Re: Contemporary OB/GYN: Legally Speaking: The ME's million dollar mistake

From: GA12L@aol.com
Thu Jan 26 04:50:06 2006


In a message dated 25/01/2006 20:24:29 GMT Standard Time, 530rose@msn.com writes:

The only reason I usually use ROM is to prevent getting sprayed when she SROM's during a good push!

The only reason I would do an ARM is for induction of labour or if labour has ground to a halt.

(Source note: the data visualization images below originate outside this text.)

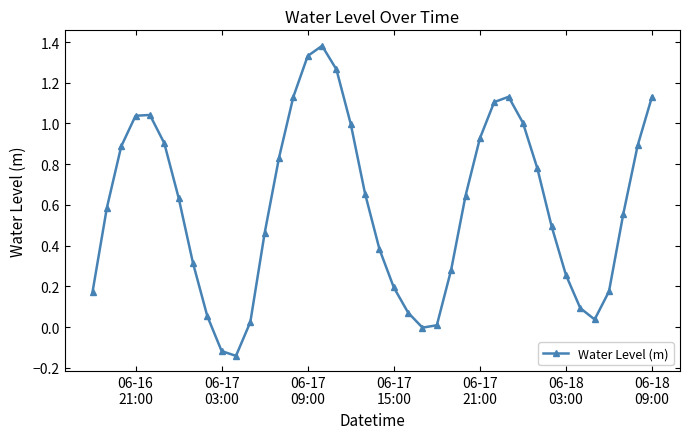

Count the number of data series in this chart.

1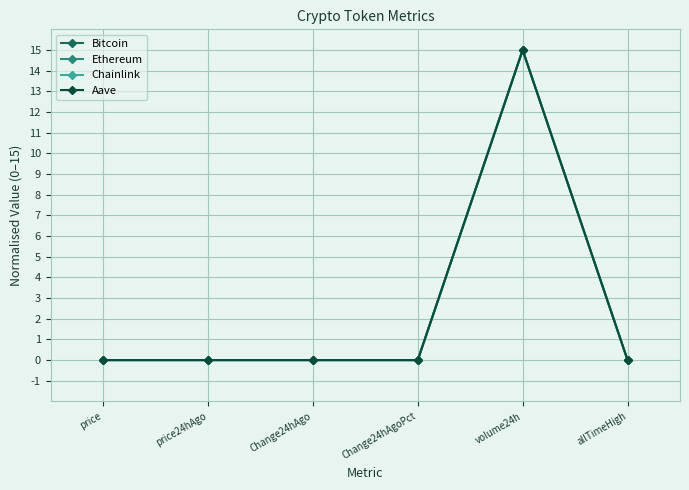

At how many categories does at least one series exceed 12?

1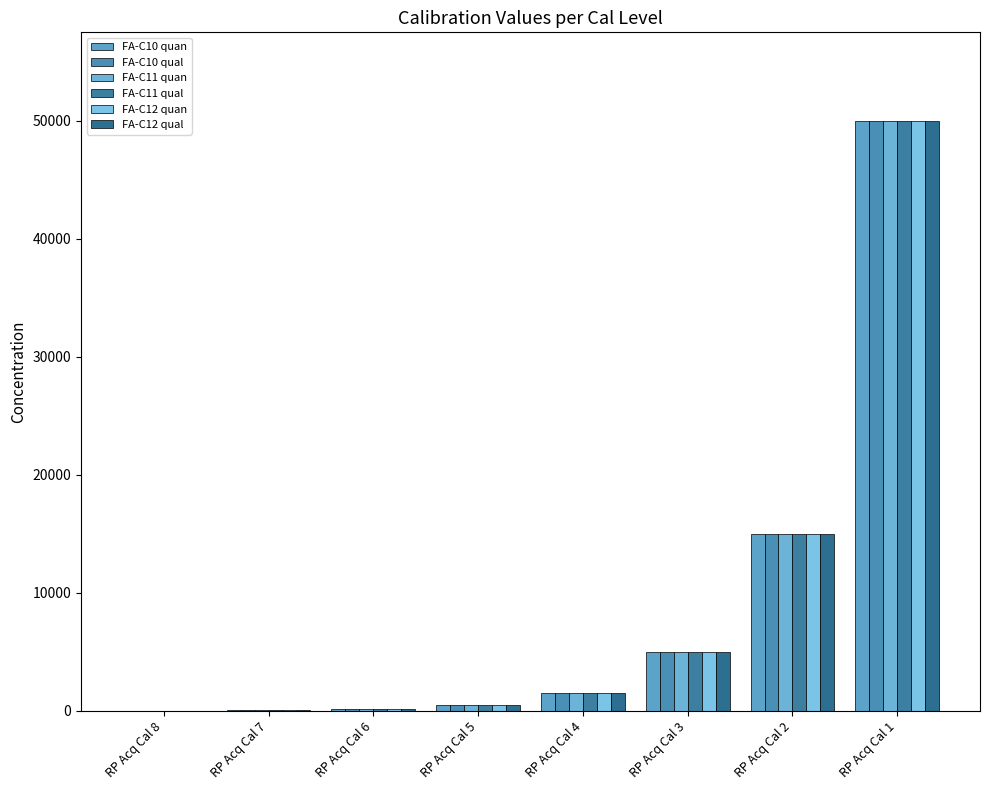

Which label corresponds to the smallest value in the chart?

RP Acq Cal 8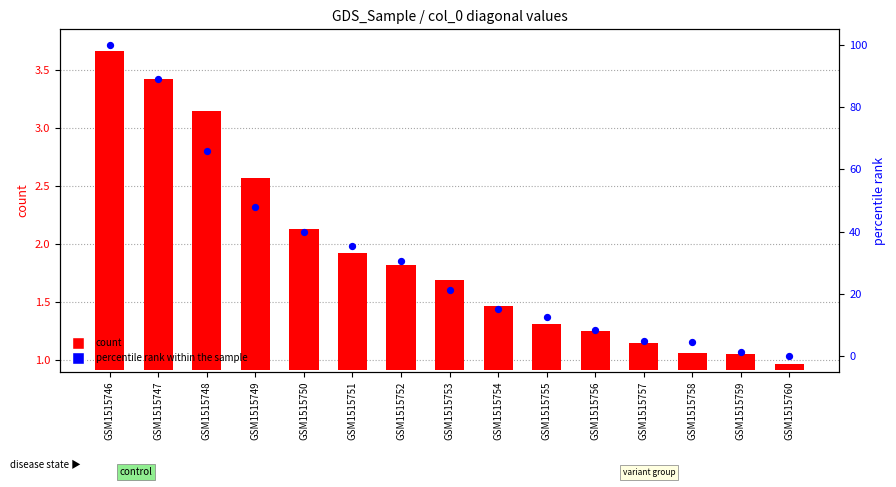

Which series has the largest total across all categories?

percentile rank within the sample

Anyway, if a woman is being induced her membranes are ruptured prior to using syntocinon. That's the guideline from the RCOG. In multips sometimes an ARM is all that is needed and they labour without synt. Personally I prefer not to use synt so if doing an ARM gets a woman into labour I am all for it if it means not using synt. So when you induce women you don't do an ARM? Very interesting and I am sure you're right that it's not necessary to perform an ARM to use pitocin. I wonder why we do and what evidence there is to support what we do? Obviously there can't be any if the evidence supports not doing an ARM prior to using synt. .. We don't give prophylactic antibiotics for prolonged rupture of membranes unless we pick up an infection. The research and subsequent guideline recommends IOL takes place after 72 hours from ROM to allow for spontabeous labour to occur. So we are not forced to use antibiotics at all which is good news in light of hospital super bugs that we have here. I don't think the research supports the use of antibiotics prophylactically nor for labour to be induced asap after SROM but in order to provide evidenced based care I am happy to change when confronted by more research that contradicts what I think is right.

And as for arguing for an intervention, IOL is an intervention in itself and that is one of the very few times I would ever consider an ARM. I have just worked 7 nights, supported 11 women through labour and birth performed NO vaginal examinations and NO ARM on any of them.